Wednesday, November 25, 2009

OIL LAST FRONTIER


Last spring Canada Southern Petroleum, a company with significant reserves inside the Arctic Circle, received a takeover offer of $7.50 per share, nearly a 60 percent premium on its stock price. By the time the company was sold four months later to another Canadian firm, it went for $13.10 a share.

While there is drilling in the Arctic on or close to shore, the sea under the polar cap is unlikely to remain largely untapped for long - governments and corporations are racing to carve up the Arctic oil pie.
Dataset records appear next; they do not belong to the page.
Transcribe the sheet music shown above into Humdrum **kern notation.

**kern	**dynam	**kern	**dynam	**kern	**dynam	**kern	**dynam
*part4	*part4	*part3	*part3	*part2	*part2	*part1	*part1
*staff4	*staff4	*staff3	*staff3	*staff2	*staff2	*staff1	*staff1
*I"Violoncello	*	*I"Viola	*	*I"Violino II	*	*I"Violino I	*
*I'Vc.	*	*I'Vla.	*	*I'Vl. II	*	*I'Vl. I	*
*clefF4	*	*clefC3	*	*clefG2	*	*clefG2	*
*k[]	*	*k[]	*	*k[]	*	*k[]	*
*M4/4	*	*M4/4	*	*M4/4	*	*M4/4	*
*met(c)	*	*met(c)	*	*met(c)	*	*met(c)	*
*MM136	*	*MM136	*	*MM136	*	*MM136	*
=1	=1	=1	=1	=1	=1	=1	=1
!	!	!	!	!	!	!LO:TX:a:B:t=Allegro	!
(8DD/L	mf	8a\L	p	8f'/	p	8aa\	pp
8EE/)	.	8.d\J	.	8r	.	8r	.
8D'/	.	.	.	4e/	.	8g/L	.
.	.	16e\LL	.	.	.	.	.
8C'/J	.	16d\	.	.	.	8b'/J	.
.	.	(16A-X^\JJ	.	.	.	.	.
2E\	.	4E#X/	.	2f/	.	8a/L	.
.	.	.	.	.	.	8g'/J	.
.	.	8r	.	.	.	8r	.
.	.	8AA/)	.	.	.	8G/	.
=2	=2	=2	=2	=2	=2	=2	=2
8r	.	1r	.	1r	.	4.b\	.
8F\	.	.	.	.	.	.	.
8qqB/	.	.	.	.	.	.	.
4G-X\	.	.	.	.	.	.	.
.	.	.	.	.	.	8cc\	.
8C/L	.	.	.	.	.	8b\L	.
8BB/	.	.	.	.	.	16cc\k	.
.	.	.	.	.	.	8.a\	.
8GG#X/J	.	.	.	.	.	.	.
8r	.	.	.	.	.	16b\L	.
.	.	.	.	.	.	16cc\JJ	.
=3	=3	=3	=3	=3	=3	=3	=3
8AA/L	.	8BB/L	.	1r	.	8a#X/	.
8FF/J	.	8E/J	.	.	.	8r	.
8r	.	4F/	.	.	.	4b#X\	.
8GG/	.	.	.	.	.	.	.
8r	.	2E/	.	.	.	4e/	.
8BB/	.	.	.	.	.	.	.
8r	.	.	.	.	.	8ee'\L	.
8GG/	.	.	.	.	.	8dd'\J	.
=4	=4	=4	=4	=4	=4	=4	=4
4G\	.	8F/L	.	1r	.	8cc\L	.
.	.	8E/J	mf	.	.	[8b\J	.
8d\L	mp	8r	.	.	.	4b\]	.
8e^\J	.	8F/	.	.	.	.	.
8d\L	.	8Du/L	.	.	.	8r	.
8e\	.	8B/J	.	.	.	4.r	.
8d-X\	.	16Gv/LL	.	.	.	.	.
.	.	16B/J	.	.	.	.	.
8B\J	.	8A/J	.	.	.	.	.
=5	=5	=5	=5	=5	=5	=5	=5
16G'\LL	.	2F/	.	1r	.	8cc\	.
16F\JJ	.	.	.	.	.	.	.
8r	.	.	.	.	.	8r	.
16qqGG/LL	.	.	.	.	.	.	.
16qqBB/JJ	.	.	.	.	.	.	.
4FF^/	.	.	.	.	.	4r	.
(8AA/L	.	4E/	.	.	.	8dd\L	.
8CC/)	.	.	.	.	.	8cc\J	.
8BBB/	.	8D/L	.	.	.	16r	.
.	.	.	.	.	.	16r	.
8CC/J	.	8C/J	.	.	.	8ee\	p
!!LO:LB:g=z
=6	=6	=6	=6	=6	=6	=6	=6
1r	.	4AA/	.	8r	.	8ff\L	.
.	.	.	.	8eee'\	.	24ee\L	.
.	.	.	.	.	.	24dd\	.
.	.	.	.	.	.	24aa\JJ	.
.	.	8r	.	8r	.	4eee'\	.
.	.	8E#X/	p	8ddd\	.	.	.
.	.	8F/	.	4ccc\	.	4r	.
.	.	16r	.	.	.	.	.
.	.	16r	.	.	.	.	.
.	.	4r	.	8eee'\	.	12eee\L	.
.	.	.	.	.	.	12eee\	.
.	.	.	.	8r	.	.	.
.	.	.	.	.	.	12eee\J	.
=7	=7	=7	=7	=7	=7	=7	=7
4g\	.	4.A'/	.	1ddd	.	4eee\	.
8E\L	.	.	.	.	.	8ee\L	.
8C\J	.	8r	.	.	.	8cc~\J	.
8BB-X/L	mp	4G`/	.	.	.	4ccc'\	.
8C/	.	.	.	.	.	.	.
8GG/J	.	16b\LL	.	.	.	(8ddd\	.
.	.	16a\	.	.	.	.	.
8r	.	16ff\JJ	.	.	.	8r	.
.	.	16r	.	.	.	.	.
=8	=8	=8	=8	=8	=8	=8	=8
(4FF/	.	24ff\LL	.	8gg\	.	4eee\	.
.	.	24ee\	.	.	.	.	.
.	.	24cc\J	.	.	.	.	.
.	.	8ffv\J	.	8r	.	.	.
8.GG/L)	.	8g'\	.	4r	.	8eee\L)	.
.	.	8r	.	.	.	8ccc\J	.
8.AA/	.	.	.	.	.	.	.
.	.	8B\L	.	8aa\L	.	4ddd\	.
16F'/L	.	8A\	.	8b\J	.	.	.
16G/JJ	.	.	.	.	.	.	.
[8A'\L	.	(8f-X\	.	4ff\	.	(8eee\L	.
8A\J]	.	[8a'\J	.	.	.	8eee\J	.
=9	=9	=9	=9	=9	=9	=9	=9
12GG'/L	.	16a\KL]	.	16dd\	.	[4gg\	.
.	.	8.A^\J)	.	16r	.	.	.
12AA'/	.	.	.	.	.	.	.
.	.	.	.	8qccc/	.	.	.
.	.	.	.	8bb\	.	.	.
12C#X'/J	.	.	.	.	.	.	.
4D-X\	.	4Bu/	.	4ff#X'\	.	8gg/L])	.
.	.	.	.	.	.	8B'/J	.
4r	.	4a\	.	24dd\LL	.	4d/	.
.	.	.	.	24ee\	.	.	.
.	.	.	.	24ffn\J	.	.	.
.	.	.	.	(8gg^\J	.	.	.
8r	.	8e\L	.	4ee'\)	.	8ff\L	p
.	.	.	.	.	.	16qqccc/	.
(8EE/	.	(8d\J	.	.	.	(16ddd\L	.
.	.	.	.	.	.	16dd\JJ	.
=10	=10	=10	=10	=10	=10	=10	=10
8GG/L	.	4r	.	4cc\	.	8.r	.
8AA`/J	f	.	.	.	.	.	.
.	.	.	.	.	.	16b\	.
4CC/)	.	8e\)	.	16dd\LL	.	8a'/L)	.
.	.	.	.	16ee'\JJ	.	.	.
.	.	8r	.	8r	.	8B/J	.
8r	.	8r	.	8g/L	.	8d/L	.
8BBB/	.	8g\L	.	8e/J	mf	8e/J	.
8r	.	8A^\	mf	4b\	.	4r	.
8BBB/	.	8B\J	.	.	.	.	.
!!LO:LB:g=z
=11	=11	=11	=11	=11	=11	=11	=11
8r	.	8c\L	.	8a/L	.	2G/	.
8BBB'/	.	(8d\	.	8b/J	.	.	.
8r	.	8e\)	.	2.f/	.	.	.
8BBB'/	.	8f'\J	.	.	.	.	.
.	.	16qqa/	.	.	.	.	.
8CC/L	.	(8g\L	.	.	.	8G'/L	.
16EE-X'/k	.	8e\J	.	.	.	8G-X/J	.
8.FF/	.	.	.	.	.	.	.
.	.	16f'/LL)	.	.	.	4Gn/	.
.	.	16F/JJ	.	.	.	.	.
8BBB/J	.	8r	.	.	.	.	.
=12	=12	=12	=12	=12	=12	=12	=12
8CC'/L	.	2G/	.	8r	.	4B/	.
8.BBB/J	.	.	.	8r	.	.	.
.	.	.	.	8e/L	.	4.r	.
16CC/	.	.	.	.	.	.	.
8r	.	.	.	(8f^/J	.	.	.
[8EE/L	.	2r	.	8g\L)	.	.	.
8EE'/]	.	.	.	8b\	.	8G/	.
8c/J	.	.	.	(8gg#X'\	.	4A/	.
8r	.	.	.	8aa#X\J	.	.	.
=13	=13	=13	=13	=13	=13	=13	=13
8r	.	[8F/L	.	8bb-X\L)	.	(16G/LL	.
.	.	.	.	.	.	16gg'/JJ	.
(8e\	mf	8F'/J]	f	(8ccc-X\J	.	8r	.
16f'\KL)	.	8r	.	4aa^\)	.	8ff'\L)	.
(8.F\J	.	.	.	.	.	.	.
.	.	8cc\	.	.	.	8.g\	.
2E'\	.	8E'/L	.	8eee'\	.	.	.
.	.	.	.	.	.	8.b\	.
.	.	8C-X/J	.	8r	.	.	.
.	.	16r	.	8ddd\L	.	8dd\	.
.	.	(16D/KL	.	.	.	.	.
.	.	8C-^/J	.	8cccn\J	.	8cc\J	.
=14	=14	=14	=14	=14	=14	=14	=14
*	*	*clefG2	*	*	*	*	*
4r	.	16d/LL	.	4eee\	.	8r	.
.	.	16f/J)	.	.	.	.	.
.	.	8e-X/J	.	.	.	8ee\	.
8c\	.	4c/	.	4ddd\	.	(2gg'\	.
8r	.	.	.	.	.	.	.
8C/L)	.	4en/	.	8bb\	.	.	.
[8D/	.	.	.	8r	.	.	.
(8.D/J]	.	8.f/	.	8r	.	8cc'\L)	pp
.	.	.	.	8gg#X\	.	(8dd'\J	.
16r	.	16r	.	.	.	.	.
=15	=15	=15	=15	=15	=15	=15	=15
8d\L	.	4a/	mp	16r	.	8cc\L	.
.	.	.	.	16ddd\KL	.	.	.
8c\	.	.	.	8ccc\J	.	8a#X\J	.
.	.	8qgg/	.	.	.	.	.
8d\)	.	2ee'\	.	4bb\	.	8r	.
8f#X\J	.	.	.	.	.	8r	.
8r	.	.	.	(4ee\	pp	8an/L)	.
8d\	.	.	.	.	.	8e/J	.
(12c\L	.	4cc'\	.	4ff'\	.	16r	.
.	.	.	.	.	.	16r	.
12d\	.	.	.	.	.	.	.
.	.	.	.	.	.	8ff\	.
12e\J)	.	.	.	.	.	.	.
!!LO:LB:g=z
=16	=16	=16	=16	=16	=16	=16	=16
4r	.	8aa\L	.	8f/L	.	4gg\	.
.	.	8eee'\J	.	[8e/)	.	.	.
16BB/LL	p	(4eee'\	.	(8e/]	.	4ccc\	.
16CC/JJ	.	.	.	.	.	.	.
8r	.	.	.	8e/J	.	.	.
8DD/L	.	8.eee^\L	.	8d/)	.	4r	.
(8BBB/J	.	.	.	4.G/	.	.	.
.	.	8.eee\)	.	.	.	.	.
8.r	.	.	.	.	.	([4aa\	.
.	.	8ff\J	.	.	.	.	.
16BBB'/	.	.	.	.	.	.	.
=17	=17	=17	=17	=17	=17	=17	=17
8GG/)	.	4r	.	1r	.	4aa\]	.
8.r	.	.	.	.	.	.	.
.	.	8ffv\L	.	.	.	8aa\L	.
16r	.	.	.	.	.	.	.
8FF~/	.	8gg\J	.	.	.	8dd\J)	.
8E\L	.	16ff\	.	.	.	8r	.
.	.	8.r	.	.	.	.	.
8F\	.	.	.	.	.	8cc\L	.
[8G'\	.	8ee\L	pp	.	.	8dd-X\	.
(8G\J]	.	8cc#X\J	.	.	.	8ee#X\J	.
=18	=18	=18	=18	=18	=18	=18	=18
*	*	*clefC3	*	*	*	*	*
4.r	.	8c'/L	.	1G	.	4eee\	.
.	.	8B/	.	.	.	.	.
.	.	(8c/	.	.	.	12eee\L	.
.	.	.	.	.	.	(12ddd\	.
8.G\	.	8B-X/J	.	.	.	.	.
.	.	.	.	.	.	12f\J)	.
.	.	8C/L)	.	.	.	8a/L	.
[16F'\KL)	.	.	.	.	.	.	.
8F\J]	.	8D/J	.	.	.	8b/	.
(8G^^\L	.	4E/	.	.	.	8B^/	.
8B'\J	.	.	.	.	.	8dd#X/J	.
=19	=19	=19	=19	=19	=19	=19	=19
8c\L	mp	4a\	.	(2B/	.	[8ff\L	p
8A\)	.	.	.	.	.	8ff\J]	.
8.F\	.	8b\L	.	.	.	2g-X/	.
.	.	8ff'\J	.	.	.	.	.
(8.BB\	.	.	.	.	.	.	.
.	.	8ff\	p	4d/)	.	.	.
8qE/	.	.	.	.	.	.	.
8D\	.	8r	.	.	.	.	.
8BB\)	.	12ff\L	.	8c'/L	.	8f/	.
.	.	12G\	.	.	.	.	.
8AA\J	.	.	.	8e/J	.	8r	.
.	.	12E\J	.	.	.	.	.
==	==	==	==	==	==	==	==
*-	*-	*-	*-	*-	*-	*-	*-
A new petroleum province will likely be needed if the world is going to both replace the output from current fields, many of which are declining, and keep up with worldwide oil demand that is expected to surge by more than 50 percent over the next 25 years. This underlay the tripling of oil prices since 2002.

BP (Charts), which operates the huge Prudhoe Bay field in Alaska, signed a $17 billion exploration agreement with Russia.

Statoil, Norway's state oil company, considered to have some of the best cold-weather expertise in the business from its North Sea operations, is well positioned to explore massive deposits believed to lie north of Norway in the Barents Sea.

Royal Dutch Shell (Charts), ExxonMobil (Charts), Chevron (Charts) and ConocoPhillips (Charts) have interests as well.